Some go further to create bodily harm, like being run over by their own vehicles. I visited Gyro Carless of Ecco Engineering some years ago to do a story on his Syndicate Superbike Kawasaki. The human ‘windbreak’ (his words) when explaining poor drag-strip times on an old BMW was limping.
“What happened to you?” I asked. “Run over by that f**king thing,” pointing to an immaculate ’65 Mustang parked in the laneway. Apparently Gyro was tuning the car while it was in Park, motor running, when the Mustang decided to head for the wall at the end of the driveway. “I wasn’t going to let it hit the wall and destroy a $20,000 paint job so I stood in front of it.”
Apparently he was well under the car when Smithy heard a yell and stopped the car. A good thing as Gyro probably would’ve been necked by the beautiful chromed bumper. Stupid! But I understand the passion.

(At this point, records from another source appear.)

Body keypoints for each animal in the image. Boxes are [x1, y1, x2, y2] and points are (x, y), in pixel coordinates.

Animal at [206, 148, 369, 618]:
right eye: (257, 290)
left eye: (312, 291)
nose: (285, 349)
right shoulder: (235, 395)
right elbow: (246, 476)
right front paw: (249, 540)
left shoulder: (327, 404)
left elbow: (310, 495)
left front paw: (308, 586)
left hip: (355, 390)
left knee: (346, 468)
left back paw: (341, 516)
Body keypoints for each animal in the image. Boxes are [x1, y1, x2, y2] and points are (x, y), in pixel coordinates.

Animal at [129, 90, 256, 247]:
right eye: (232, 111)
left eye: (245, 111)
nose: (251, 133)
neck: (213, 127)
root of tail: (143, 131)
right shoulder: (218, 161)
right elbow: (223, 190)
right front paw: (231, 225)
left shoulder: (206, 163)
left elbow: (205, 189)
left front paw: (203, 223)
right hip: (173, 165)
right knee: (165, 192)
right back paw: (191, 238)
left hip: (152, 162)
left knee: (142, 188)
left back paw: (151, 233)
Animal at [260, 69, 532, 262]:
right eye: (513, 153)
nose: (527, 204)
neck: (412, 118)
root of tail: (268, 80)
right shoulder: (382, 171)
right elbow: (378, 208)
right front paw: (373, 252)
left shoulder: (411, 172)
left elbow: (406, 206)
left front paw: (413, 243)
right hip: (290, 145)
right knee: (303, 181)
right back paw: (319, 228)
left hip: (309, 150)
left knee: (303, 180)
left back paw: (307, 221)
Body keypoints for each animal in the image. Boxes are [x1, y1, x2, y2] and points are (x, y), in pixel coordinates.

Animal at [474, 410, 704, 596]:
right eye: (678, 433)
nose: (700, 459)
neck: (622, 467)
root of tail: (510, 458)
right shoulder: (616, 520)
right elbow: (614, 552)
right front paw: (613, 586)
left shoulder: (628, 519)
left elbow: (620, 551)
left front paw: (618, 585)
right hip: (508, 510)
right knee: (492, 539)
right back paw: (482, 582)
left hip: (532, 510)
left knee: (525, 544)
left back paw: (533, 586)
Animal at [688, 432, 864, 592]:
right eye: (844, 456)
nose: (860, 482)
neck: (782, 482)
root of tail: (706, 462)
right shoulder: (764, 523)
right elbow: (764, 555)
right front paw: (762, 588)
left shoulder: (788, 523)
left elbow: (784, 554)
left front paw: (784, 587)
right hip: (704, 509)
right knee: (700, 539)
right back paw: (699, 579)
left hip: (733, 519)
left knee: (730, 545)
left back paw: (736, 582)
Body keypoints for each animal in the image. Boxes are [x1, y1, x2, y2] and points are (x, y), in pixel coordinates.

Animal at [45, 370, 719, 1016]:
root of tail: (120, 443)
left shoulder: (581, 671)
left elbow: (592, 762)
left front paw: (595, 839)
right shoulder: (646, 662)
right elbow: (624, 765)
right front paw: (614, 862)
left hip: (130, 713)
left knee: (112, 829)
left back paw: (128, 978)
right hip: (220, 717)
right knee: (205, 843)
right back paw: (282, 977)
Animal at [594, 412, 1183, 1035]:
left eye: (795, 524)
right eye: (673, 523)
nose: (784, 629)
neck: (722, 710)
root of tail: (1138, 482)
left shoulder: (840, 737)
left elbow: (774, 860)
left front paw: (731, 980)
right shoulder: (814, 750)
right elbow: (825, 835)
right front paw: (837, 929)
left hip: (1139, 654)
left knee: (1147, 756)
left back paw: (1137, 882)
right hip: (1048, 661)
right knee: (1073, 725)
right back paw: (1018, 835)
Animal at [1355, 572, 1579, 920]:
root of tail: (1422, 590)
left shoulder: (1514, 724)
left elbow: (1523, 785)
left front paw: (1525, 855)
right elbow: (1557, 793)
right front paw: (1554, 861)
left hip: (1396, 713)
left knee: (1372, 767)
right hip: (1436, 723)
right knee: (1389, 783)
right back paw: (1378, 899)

Friend and ex-motorcycle insurer Rod Garnett struck a similar problem when tuning his ’70s Mazda ute which has a hot 6.3-litre V8 from an HSV in the back (don’t ask – it does wheel stands!). He’d removed the switch that stopped itself self-selecting and it trapped into reverse and smacked him into another car. Lucky bloke – no organ injuries, two cracks in his pelvis, broken tailbone, pain and suffering. When he tried to get out of the vehicle, having driven home, he realised that a trip to the hospital was in order.
His wife chided, “You haven’t tried childbirth – more painful.” His response, “Yeah, but the pain doesn’t go on for months.”
Now he actually thinks it’s funny bare one thought. He turned away as the accident unfolded, so he has a fair imprint of his butt in the left-hand rear guard. “That will be bloody difficult to beat out.”
Then there’s, of course, the farming fraternity acceptors of risk and happy to take a fall in the course of business.
Take Austin, 2.0-metres tall, who decided you didn’t need to be on a horse to turn cattle. Ride up beside and put your shoulder in. A concept that worked for six months until a cow, blind in one eye, pushed him over. While our hero gathered his senses, the cow kicked out and punched five spokes out of the rear wheel.
I guess, even if you’ve done something dodgy long enough, you think the consequences won’t happen to you. It can, especially if the motor is running!